_List of tasks_
1. Using the essay on art and social justice in Mississippi, decide whether each statement agrees with it: (a) Medgar Evers was shot the day after President Kennedy's televised address on civil rights; (b) George Wallace was elected governor of Alabama late in 1963; (c) the church bombing that killed four young Black girls happened in Montgomery. For each one, answer yes or no and quote the words of the essay that settle it.
2. Pick up the essay on art and social justice in small-town Mississippi after its last sentence and carry it forward with a few more paragraphs.

_Quoted passage_
_ _ _
The Intersection of Art and Social Justice in Small Town Mississippi

by Leslie Thompson May 9, 2023

The year of 1963 was cataclysmic. Medgar Evers, Field Secretary for the NAACP, was fatally shot in front of his Jackson, Mississippi home, the day after President John F. Kennedy delivered his nationally televised address on the state of civil rights. Then, four months later, President Kennedy was assassinated in Dallas. At the beginning of the year, George Wallace was elected governor of Alabama, proclaiming in his inaugural speech, “segregation now, segregation tomorrow, and segregation forever,” and later he literally blocked the front door of the University of Alabama with his own body to protest against integration. This was also the year Martin Luther King, Jr. issued his Letter from Birmingham Jail, declaring that “injustice anywhere is a threat to justice everywhere.” Meanwhile, members of the Klu Klux Klan bombed the 16th Street Baptist Church in Birmingham, killing four young Black girls. This is the year that inspired singer Nina Simone to compose the song Mississippi Goddam: “My country is full of lies. We’re all gonna die, and die like flies. I don’t trust nobody anymore.”
_ _ _
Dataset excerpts

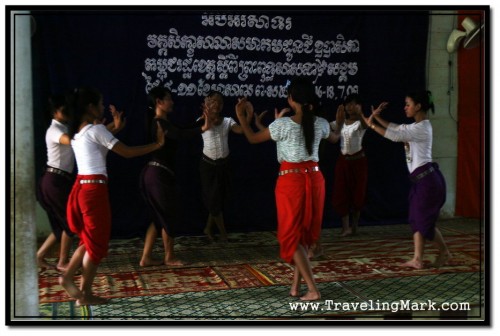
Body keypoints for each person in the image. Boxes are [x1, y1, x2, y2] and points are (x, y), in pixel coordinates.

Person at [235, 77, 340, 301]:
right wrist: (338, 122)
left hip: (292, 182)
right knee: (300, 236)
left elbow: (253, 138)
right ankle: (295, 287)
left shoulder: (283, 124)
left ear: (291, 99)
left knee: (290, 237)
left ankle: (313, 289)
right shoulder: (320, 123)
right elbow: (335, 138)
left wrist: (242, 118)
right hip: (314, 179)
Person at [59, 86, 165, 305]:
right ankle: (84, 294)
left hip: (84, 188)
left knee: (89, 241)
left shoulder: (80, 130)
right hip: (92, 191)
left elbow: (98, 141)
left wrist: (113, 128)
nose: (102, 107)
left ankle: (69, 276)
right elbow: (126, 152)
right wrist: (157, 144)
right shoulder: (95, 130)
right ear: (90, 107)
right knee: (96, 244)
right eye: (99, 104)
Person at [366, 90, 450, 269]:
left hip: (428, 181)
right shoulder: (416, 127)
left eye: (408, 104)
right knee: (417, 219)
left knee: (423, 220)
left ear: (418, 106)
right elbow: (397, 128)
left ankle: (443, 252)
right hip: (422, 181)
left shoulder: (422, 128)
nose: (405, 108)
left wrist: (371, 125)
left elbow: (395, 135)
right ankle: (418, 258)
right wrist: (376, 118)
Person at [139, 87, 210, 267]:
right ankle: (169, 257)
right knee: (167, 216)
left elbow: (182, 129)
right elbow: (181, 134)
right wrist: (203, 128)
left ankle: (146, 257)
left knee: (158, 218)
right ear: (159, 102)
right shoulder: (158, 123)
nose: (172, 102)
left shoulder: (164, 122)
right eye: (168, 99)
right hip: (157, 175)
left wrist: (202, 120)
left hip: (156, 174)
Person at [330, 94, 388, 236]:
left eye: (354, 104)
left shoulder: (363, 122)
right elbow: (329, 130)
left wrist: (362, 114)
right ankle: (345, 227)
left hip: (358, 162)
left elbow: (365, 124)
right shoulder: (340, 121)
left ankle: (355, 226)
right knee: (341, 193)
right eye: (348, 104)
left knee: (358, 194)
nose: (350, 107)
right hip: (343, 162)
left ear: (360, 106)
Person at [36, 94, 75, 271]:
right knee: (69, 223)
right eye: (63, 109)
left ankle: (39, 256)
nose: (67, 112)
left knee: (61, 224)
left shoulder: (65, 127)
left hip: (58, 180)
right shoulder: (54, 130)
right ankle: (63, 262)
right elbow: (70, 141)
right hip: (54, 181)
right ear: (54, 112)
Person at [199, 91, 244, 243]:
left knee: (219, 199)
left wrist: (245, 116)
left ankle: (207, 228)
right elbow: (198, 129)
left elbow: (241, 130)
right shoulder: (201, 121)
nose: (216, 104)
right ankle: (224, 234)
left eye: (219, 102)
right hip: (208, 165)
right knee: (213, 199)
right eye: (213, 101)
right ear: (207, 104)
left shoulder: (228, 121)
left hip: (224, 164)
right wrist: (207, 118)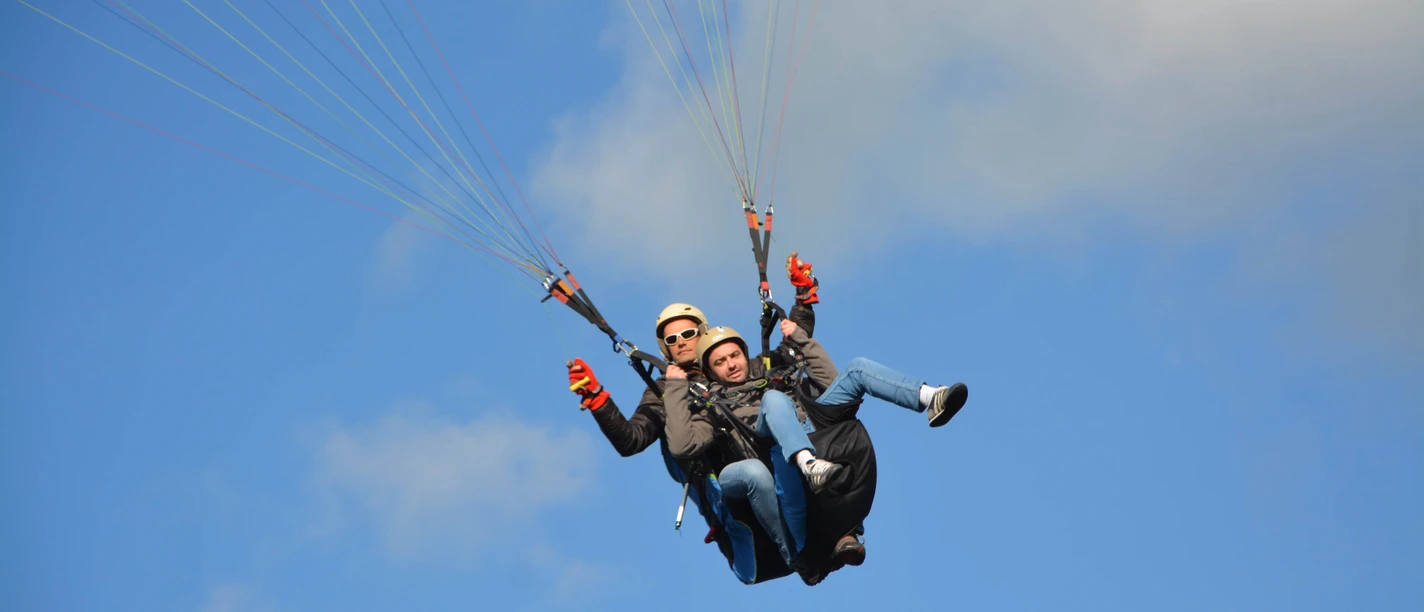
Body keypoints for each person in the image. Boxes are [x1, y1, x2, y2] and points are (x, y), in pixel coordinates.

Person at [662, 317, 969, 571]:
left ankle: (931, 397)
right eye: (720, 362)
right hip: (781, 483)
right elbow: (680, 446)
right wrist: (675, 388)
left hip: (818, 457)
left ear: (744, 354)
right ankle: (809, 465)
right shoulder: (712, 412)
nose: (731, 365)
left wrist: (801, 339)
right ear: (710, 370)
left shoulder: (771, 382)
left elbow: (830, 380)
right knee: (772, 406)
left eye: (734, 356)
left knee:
_ _ _
_Your responses_
1.
(a) Yes: "was fatally shot in front of his Jackson, Mississippi home, the day after President John F. Kennedy delivered his nationally televised address on the state of civil rights."
(b) No: "At the beginning of the year, George Wallace was elected governor of Alabama."
(c) No: "bombed the 16th Street Baptist Church in Birmingham, killing four young Black girls."

2.
Keep this in mind when you discover that 1963 is also the year the first modern art collection in the state of Mississippi developed. While this may seem like ordinary news, it’s where the art collection is housed that’s the real story. Nestled just twenty minutes north of the state’s capital of Jackson sits Tougaloo College, a small, historically Black liberal arts school. Can we just stop a moment to reflect on this? At a time when many of the faculty and students attending Tougaloo College were banned from entering public libraries and galleries in segregated Jackson, they gained access to the modern art styles of Europe and New York, right there on campus.

Adding another layer to this is that Tougaloo was at the heart of the civil rights movement, as it was where many of the movement’s leaders would convene. Tougaloo was an integrated college; the civil rights movement was an integrated movement. So when their leaders and participants intersected, Tougaloo was one of the few, if only, public places the group could meet in the area. The college’s staff and students were also active members of the movement. A segregated public library in Jackson was the site of one of the first acts of civil disobedience in Mississippi, when nine students from Tougaloo College, who became known as the Tougaloo nine, did a read-in. The founding year of the art collection — 1963 — was also the year of the now-famous Woolworth’s lunch counter sit-in in Jackson. The participants of that sit-in were students and professors from Tougaloo College.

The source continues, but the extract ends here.